What a great topic. What to do when you had time alone and now you have become two. It is not easy to make that adjustment, especially if the relationship is not that close.
I went through this when my husband became ill, and had a liver transplant. It has been over four years since his surgery and he was unable to return to work due to his medication.
I found myself always going some place. Church, shopping, the library, anything to go and get away for awhile. I can see now instead of finding the real me, I was running away.
Someone to talk to would have been ideal, but there was no one. I say find a support group for your self and the way you are feeling.
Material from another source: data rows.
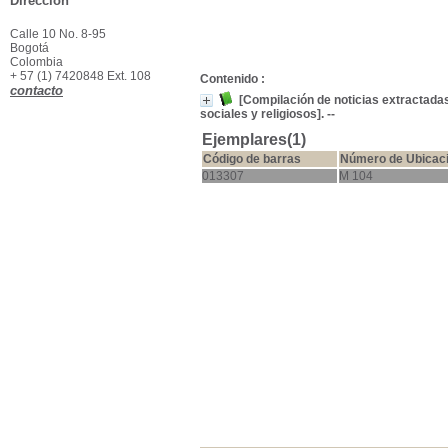
Dirección
Calle 10 No. 8-95
Bogotá
Colombia
+ 57 (1) 7420848 Ext. 108
Contenido :
contacto
[Compilación de noticias extractadas
sociales y religiosos]. --
Ejemplares(1)
Código de barras
Número de Ubicac
013307
M 104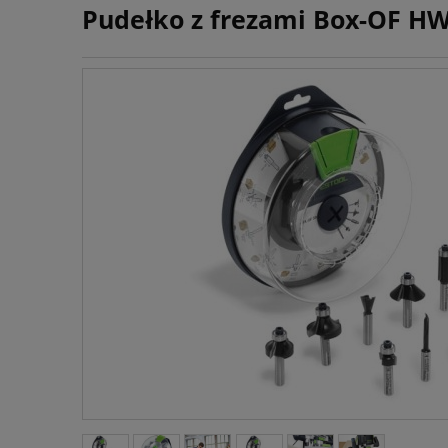
Pudełko z frezami Box-OF HW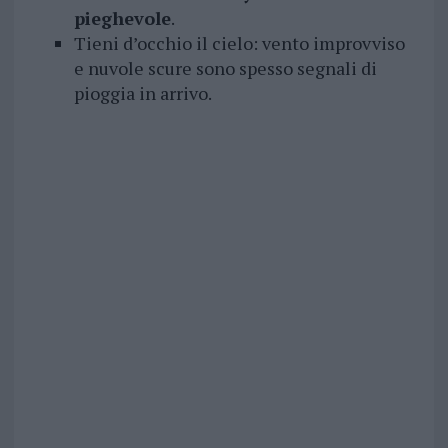
pieghevole
.
Tieni d’occhio il cielo: vento improvviso
e nuvole scure sono spesso segnali di
pioggia in arrivo.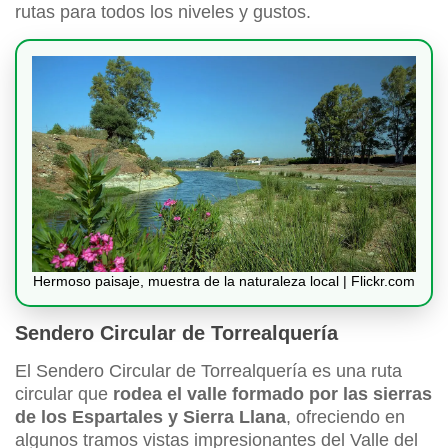
rutas para todos los niveles y gustos.
Hermoso paisaje, muestra de la naturaleza local | Flickr.com
Sendero Circular de Torrealquería
El Sendero Circular de Torrealquería es una ruta
circular que
rodea el valle formado por las sierras
de los Espartales y Sierra Llana
, ofreciendo en
algunos tramos vistas impresionantes del Valle del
I later became ill myself and am now disabled and can no longer drive or go anywhere alone. So we are two more than we ever were and we still are not close.
Finding a world of computer friends to be positive with is my way of dealing. Posting about things that are me, no one else, like my inner child and self. Seeing the world through the eyes of this computer and seeing my friends worlds through their eyes. We have become unconditional friends. Accepting who we are, not judging what we look like, how we live, our race, creed, or color.
I keep all the negative think away from my internet world. I also use the computer into the wee hours of the morning. It is quiet, I can think better and I am finding the me that has been waiting to emerge from her cocoon.
No matter if the other half is around or I am alone. My interests are different from his and his from mine. I am positive and will someday be a beautiful butterfly. Can't stop me now!